In that case, drlorentz, I owe you an apology for thinking that you were critiquing without having listened to the interview. I disagree with your interpretation, but I apologize for failing to understand your comment.
No need to apologize. This is part of the give-and-take of a robust discussion. Perhaps my comments were insufficiently clear, above.
To clarify my position further, I would add that early in 2022 someone pointed me to the speeches and writings of John Mearsheimer, whom I found to have a better informed and more nuanced understanding of the situation than the average media commentator (aka regime mouthpiece). I can’t quite find all the same resources I used then, which dated from c. 2015, but I linked up a video below from well before the February 2022 action began.
I guess my overarching thought about this is that territory changes hands over the centuries, often (sadly) through violence. It’s rare for one side to be entirely on the side of the angels. Each side has a story with some elements of truth. In any case, I view this as a slavic civil war that the Global American Empire (GAE) and its satrapies have no business sticking their nose into.
Might not be a bad idea for the former president to be extra cautious moving forward and stay away from personal watercraft, helicopters, bathtubs, tea, door knobs, and floors above ground level … ;-).
I just watched it, and the phrase that comes to mind is that one about “a battle of wits with an unarmed man”.
Does ANYBODY imagine Ol’Jo(k)e can go head to head with this guy?
And I do not mean cuz Bygone is old ‘n’ senile: I mean because he is not now, nor ever was, as well-educated as Putin. The guy reeled off over a millennium of history , from memory.
I hafta say, I feel…ashamed.
Why stop at Russia? The Mongols in the 1200s had conquered everything from China to central Europe – and there was at that point no surviving Euro force which could have stopped them from continuing west to the Atlantic. The world was on the point of seeing MacKinder’s Heartland “world island” unified under a single Mongol rule.

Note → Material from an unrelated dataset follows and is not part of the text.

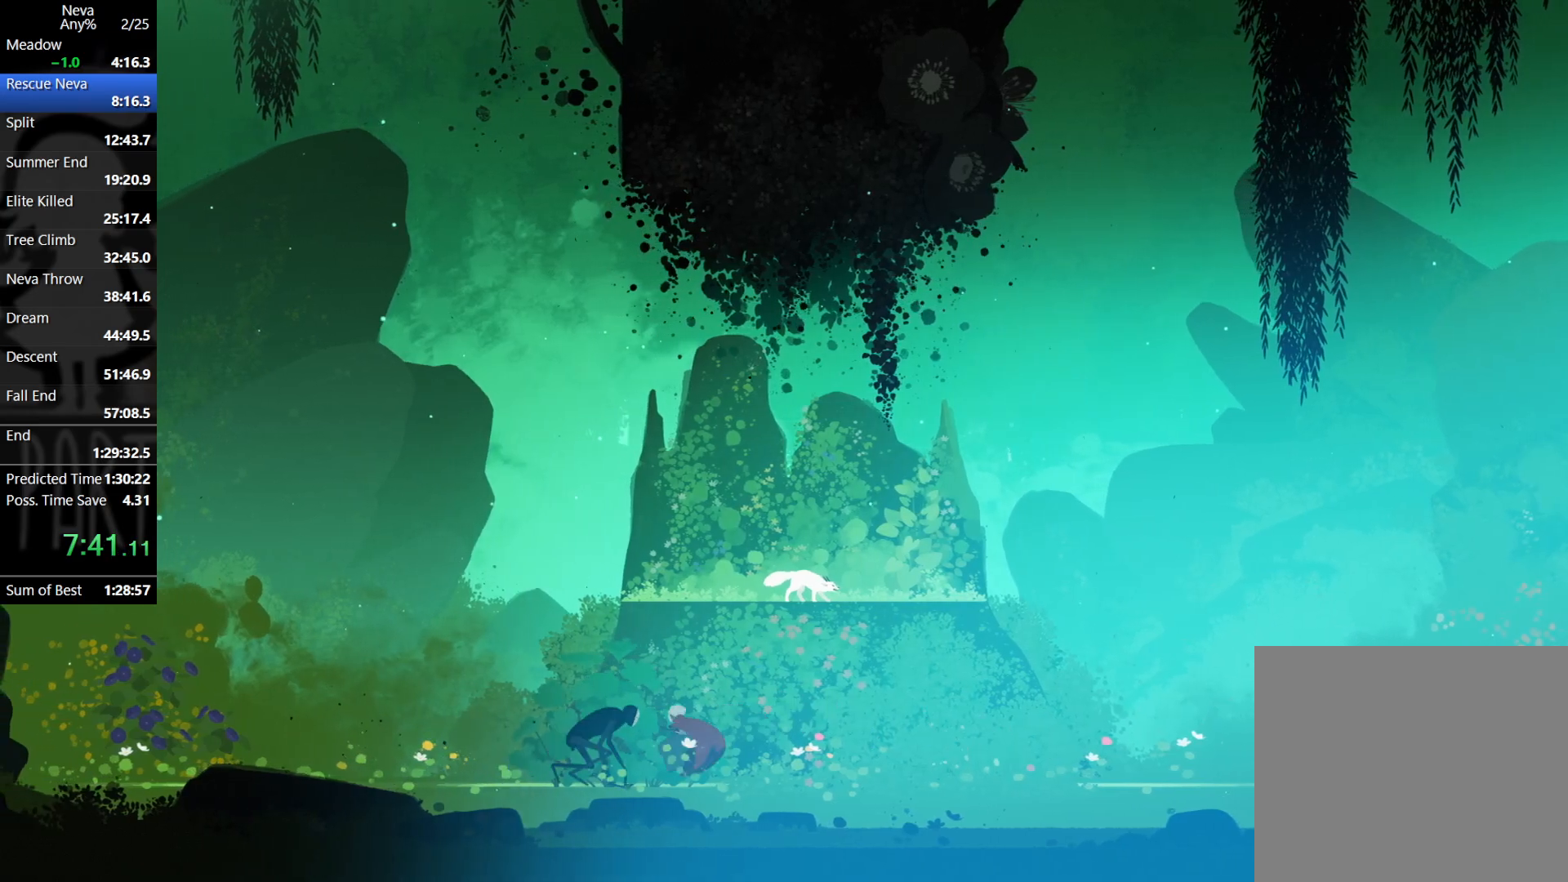
{"buttons": [], "left_stick": "left", "events": [[67, "SQUARE", "up"], [183, "SQUARE", "down"], [283, "SQUARE", "up"], [367, "SQUARE", "down"], [433, "SQUARE", "up"]]}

Then fate intervened. Ogedai Khan died in 1241, and the Mongol hordes had to return to their homeland to elect the new khan. An interesting book about this is “The Devil’s Horsemen: the Mongol invasion of Europe”, by James Chambers (1979).
There is a military technology parallel with today’s events. Europe’s medieval military was built around the very expensive armored knight on his very costly specially-bred heavy war horse. The Mongols had vast numbers of cheap horsemen (riding ponies, really) with a much better bow than Europe had developed – one whose arrows could pierce European armor. And the Mongols had better tactics than the Euros. Cheap quantity outperformed expensive quality – not picking on the F-35 in particular.
Be that as it may, it might be a smarter current strategy for landlocked Mongolia (pop. 3 Million) sandwiched between former conquests China (pop. 1,400 Million) and Russia (pop. 145 Million) to keep a low profile.